▶ [DIRECTIONS]: Reproduce the data below line for line, changing nothing.

▶ [PROVIDED INFORMATION]:
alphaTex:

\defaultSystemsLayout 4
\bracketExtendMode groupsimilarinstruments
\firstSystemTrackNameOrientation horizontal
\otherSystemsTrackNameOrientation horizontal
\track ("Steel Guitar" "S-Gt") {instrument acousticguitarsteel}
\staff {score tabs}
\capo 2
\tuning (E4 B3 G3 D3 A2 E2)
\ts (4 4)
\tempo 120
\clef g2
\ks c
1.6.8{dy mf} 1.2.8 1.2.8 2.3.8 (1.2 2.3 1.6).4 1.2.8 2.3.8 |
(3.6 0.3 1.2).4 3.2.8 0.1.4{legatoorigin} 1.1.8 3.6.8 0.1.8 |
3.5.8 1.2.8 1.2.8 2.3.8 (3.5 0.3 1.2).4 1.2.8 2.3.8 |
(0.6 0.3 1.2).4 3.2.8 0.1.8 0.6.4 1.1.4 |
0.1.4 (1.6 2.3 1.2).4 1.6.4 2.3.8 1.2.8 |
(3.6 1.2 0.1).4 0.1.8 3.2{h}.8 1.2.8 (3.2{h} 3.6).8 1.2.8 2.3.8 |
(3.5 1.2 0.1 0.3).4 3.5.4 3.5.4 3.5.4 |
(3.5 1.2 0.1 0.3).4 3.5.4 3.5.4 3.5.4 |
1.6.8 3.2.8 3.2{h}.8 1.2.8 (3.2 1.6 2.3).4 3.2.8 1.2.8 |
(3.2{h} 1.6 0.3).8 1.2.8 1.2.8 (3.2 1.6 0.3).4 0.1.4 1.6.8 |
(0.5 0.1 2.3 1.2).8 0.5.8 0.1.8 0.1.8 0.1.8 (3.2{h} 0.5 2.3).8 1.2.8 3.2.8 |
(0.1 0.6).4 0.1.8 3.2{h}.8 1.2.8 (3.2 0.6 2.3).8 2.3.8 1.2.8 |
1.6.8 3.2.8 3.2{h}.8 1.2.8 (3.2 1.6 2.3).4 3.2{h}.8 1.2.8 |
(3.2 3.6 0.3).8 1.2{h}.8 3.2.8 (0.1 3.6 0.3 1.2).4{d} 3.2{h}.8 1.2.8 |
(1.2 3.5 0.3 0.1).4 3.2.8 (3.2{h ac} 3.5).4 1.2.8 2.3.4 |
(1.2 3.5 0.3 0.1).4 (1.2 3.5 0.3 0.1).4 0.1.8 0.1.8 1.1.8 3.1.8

▶ [RESULT OF THE TASK]:
alphaTex:

\defaultSystemsLayout 4
\bracketExtendMode groupsimilarinstruments
\firstSystemTrackNameOrientation horizontal
\otherSystemsTrackNameOrientation horizontal
\track ("Steel Guitar" "S-Gt") {instrument acousticguitarsteel}
\staff {score tabs}
\capo 2
\tuning (E4 B3 G3 D3 A2 E2)
\ts (4 4)
\tempo 120
\clef g2
\ks c
1.6.8{dy mf} 1.2.8 1.2.8 2.3.8 (1.2 2.3 1.6).4 1.2.8 2.3.8 |
(3.6 0.3 1.2).4 3.2.8 0.1.4{legatoorigin} 1.1.8 3.6.8 0.1.8 |
3.5.8 1.2.8 1.2.8 2.3.8 (3.5 0.3 1.2).4 1.2.8 2.3.8 |
(0.6 0.3 1.2).4 3.2.8 0.1.8 0.6.4 1.1.4 |
0.1.4 (1.6 2.3 1.2).4 1.6.4 2.3.8 1.2.8 |
(3.6 1.2 0.1).4 0.1.8 3.2{h}.8 1.2.8 (3.2{h} 3.6).8 1.2.8 2.3.8 |
(3.5 1.2 0.1 0.3).4 3.5.4 3.5.4 3.5.4 |
(3.5 1.2 0.1 0.3).4 3.5.4 3.5.4 3.5.4 |
1.6.8 3.2.8 3.2{h}.8 1.2.8 (3.2 1.6 2.3).4 3.2.8 1.2.8 |
(3.2{h} 1.6 0.3).8 1.2.8 1.2.8 (3.2 1.6 0.3).4 0.1.4 1.6.8 |
(0.5 0.1 2.3 1.2).8 0.5.8 0.1.8 0.1.8 0.1.8 (3.2{h} 0.5 2.3).8 1.2.8 3.2.8 |
(0.1 0.6).4 0.1.8 3.2{h}.8 1.2.8 (3.2 0.6 2.3).8 2.3.8 1.2.8 |
1.6.8 3.2.8 3.2{h}.8 1.2.8 (3.2 1.6 2.3).4 3.2{h}.8 1.2.8 |
(3.2 3.6 0.3).8 1.2{h}.8 3.2.8 (0.1 3.6 0.3 1.2).4{d} 3.2{h}.8 1.2.8 |
(1.2 3.5 0.3 0.1).4 3.2.8 (3.2{h ac} 3.5).4 1.2.8 2.3.4 |
(1.2 3.5 0.3 0.1).4 (1.2 3.5 0.3 0.1).4 0.1.8 0.1.8 1.1.8 3.1.8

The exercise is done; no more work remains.